[Dataset records]
○ ○ ○ ○ ○

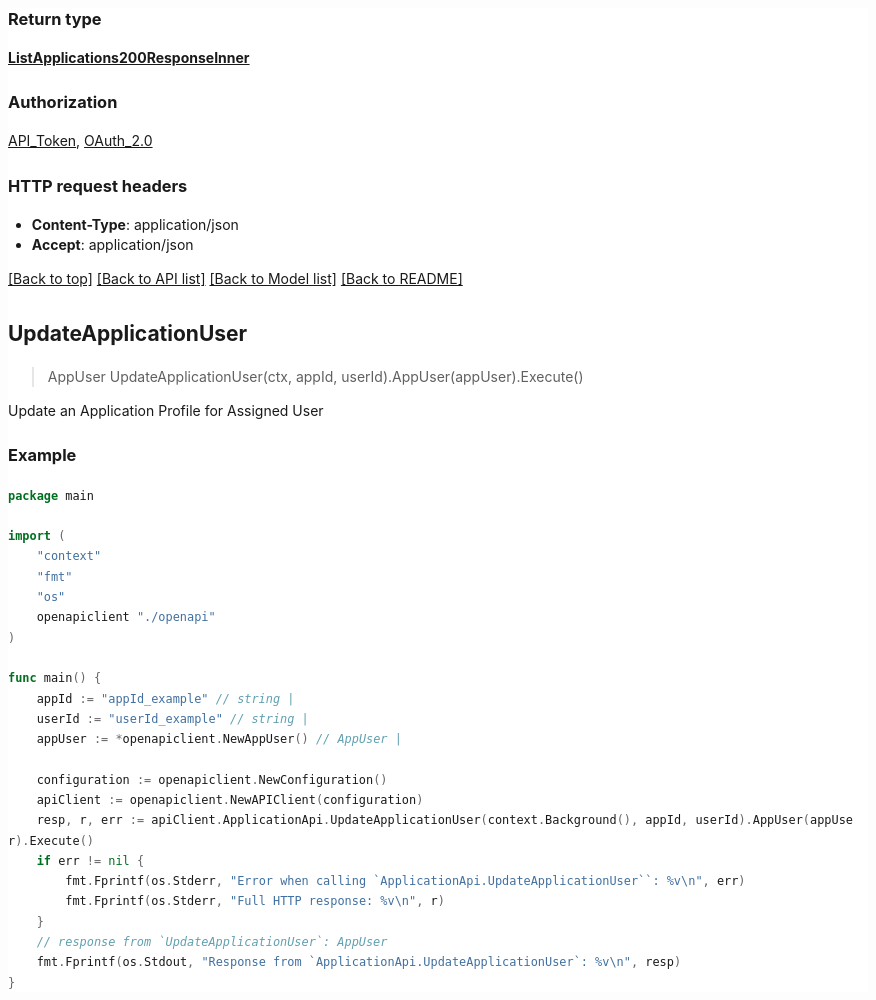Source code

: ### Return type

[**ListApplications200ResponseInner**](ListApplications200ResponseInner.md)

### Authorization

[API_Token](../README.md#API_Token), [OAuth_2.0](../README.md#OAuth_2.0)

### HTTP request headers

- **Content-Type**: application/json
- **Accept**: application/json

[[Back to top]](#) [[Back to API list]](../README.md#documentation-for-api-endpoints)
[[Back to Model list]](../README.md#documentation-for-models)
[[Back to README]](../README.md)


## UpdateApplicationUser

> AppUser UpdateApplicationUser(ctx, appId, userId).AppUser(appUser).Execute()

Update an Application Profile for Assigned User



### Example

```go
package main

import (
    "context"
    "fmt"
    "os"
    openapiclient "./openapi"
)

func main() {
    appId := "appId_example" // string | 
    userId := "userId_example" // string | 
    appUser := *openapiclient.NewAppUser() // AppUser | 

    configuration := openapiclient.NewConfiguration()
    apiClient := openapiclient.NewAPIClient(configuration)
    resp, r, err := apiClient.ApplicationApi.UpdateApplicationUser(context.Background(), appId, userId).AppUser(appUser).Execute()
    if err != nil {
        fmt.Fprintf(os.Stderr, "Error when calling `ApplicationApi.UpdateApplicationUser``: %v\n", err)
        fmt.Fprintf(os.Stderr, "Full HTTP response: %v\n", r)
    }
    // response from `UpdateApplicationUser`: AppUser
    fmt.Fprintf(os.Stdout, "Response from `ApplicationApi.UpdateApplicationUser`: %v\n", resp)
}
```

○ ○ ○ ○ ○

*Your instructions:* Give back all the records as they stand, but with no pictures in the copy.

*Solution to this exercise:*
Source code

: ### Return type

[**ListApplications200ResponseInner**](ListApplications200ResponseInner.md)

### Authorization

[API_Token](../README.md#API_Token), [OAuth_2.0](../README.md#OAuth_2.0)

### HTTP request headers

- **Content-Type**: application/json
- **Accept**: application/json

[[Back to top]](#) [[Back to API list]](../README.md#documentation-for-api-endpoints)
[[Back to Model list]](../README.md#documentation-for-models)
[[Back to README]](../README.md)


## UpdateApplicationUser

> AppUser UpdateApplicationUser(ctx, appId, userId).AppUser(appUser).Execute()

Update an Application Profile for Assigned User



### Example

```go
package main

import (
    "context"
    "fmt"
    "os"
    openapiclient "./openapi"
)

func main() {
    appId := "appId_example" // string | 
    userId := "userId_example" // string | 
    appUser := *openapiclient.NewAppUser() // AppUser | 

    configuration := openapiclient.NewConfiguration()
    apiClient := openapiclient.NewAPIClient(configuration)
    resp, r, err := apiClient.ApplicationApi.UpdateApplicationUser(context.Background(), appId, userId).AppUser(appUser).Execute()
    if err != nil {
        fmt.Fprintf(os.Stderr, "Error when calling `ApplicationApi.UpdateApplicationUser``: %v\n", err)
        fmt.Fprintf(os.Stderr, "Full HTTP response: %v\n", r)
    }
    // response from `UpdateApplicationUser`: AppUser
    fmt.Fprintf(os.Stdout, "Response from `ApplicationApi.UpdateApplicationUser`: %v\n", resp)
}
```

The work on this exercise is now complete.